Gearbox also planned to support Borderlands 3 for the long haul, and it shows (right at present, before we get hundreds of DLC packs). There are tons of accessibility options, an "easier" difficulty setting so everyone can become on lath, and two co-op modes: a less stressful instanced loot version (with merged levels), and an one-time schoolhouse "Coopetition" gametype where everyone shares the aforementioned loot pool and levels are not normalized. In other words, newcomers and veterans alike take something to grind for.

Fifty-fifty longer term, the idea is to max out each character as much as possible with the shared "Guardian Rank" organization, which lets you lot farther heave past max level (think Diablo iii'due south Paragon levels).Borderlands 3 also has two systems that are basically alike to "New Game Plus/extra modes." After you're finished with the campaign y'all can either start it over, or toggle Mayhem difficulties (ramping from stages one to three) that warp the world in weird and more challenging ways for improve loot. There are lots of reasons to come dorsum to one-time areas later on getting new upgrades.

Borderlands 3 review

Equally for mail service-game, the main thing is the Proving Ground challenges, which task you with beating a ton of enemies (and a dominate) to a lurid in less than thirty minutes. Having played through several runs, it'due south not near as expansive as say, a live-service-oriented game like Division two. And that's okay! Borderlands has a very sometime school "merely keep repeating the game" feel to it that's fun solo, much less with other people involved. Getting new loot, more skills, and enhancing my Guardian Rank progress for my alts is fun: and that counts for a hell of a lot. Equally an aside, I did not encounter any major glitches outside of one crash on PC literally in the final area of the game.

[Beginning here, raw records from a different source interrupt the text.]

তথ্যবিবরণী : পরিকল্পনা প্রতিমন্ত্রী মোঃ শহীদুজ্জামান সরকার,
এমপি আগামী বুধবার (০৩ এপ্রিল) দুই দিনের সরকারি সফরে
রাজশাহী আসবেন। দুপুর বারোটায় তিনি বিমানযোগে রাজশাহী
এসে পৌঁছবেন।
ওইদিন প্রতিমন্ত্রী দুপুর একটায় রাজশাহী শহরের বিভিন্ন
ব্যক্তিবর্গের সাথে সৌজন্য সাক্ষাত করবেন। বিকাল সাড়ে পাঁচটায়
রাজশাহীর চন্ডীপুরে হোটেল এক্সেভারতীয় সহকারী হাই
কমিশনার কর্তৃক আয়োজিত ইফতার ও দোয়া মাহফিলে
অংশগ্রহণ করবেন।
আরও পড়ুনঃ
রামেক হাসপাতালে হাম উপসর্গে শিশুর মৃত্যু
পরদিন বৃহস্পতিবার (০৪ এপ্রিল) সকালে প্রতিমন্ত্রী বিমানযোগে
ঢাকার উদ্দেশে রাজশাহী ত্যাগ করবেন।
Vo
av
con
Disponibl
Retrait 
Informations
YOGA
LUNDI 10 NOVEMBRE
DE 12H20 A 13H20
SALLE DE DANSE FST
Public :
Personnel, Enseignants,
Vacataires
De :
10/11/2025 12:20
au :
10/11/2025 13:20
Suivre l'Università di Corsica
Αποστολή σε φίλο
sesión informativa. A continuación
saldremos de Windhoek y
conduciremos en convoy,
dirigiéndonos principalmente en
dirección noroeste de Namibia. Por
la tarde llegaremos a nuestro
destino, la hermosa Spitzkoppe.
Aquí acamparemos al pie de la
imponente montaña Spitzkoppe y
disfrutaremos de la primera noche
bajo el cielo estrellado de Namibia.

Borderlands 3 takes well-nigh of the skilful $.25 of Borderlands two and either rolls with them or improves upon them. It didn't need to reinvent the wheel either, as Gearbox pretty much had the formula figured out the 2d time around.

[This review is based on a retail build of the game provided by the publisher. Destructoid was given access to an Epic Games Store account to play the game on PC.]